Garrett tapped computer science classmates Ben and Scott, and they started to build their platform and research the market. From the start, they learned it would be tough to sell, especially with risk-averse, slow-to-buy educational institutions. To many, betting on a startup run by three kids barely out of school was too risky, even if the product looked good.
In time their relentless passion paid off, and Garrett, Scott, and Ben were smart in how they applied it, and with whom. They spent hours — Garrett estimates up to 30 hours in some cases — with career service officers at target schools. They built relationships with the ones whose opinions resonated in that niche professional community.
As Garrett went back out on the road to sign up more college partners, word started to get around. More colleges and universities signed on, and with them came more students. Within a year, the number of college partners had grown from five to 60 amounting to 12x growth. More employers followed too.
In 2015 Garrett boarded a plane bound for Silicon Valley with a mission: raising capital. Soon he had a $3.5 million seed round lined up led by True Ventures. A year later, Kleiner Perkins led Handshake’s $10.5 million A round. By the end of 2017 the network had grown to 400 colleges and 250,000 employers.
Then came a change no one expected that would force Handshake into a new direction. The COVID-19 pandemic rocked the world and everything went virtual: College classes, jobs, and hiring all at once.

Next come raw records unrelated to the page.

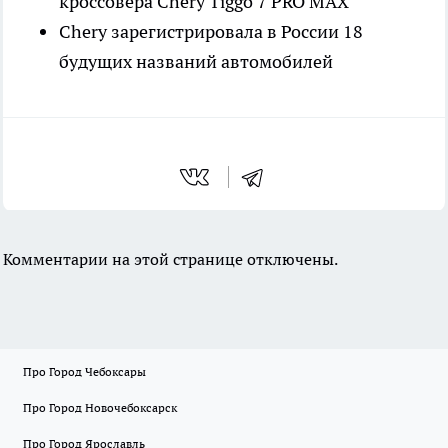
кроссовера Chery Tiggo 7 PRO MAX
Chery зарегистрировала в России 18
будущих названий автомобилей
Комментарии на этой странице отключены.
Про Город Чебоксары
Про Город Новочебоксарск
Про Город Ярославль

Handshake went all-in on virtual job fairs and video-based connections between recruiters and graduates, all at once.
Board member and Kleiner Perkins partner Mamoon Hamid said the period solidified Handshake’s place in the school-to-job journey. “Handshake was already the platform of choice for so many students to connect with employers,” he says. “The pandemic period made it irreplaceable to the recruiting process.”
He tells one about a young man from a rural part of North Carolina who graduated this spring from Embry Riddle Aeronautical University in Florida. “He attended an event because he got a Handshake message from Raytheon. And now this company, which he used to dream about working for, will pay for his masters degree. He never would have had that opportunity before this platform,” he says.

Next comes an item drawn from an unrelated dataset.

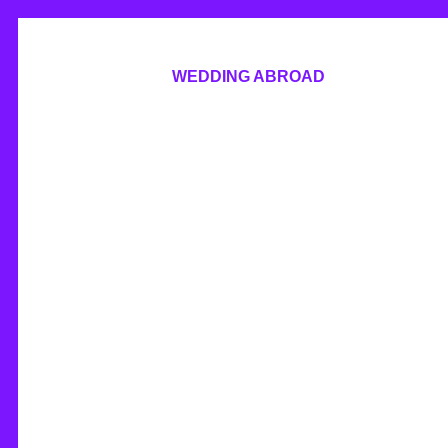
WEDDING ABROAD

“It’s those stories about the inequality that exists in the United States based on your socioeconomic status and the ZIP code you’re born in that motivates me and it motivates our team,” he says. “This is a problem that exists for so many people, and this is a company that’s not only addressing it, but moving the needle in a massive way.”
To hear him tell it today, Garrett’s surprise and enthusiasm has never worn off. In many ways he’s still that passionate kid from Michigan.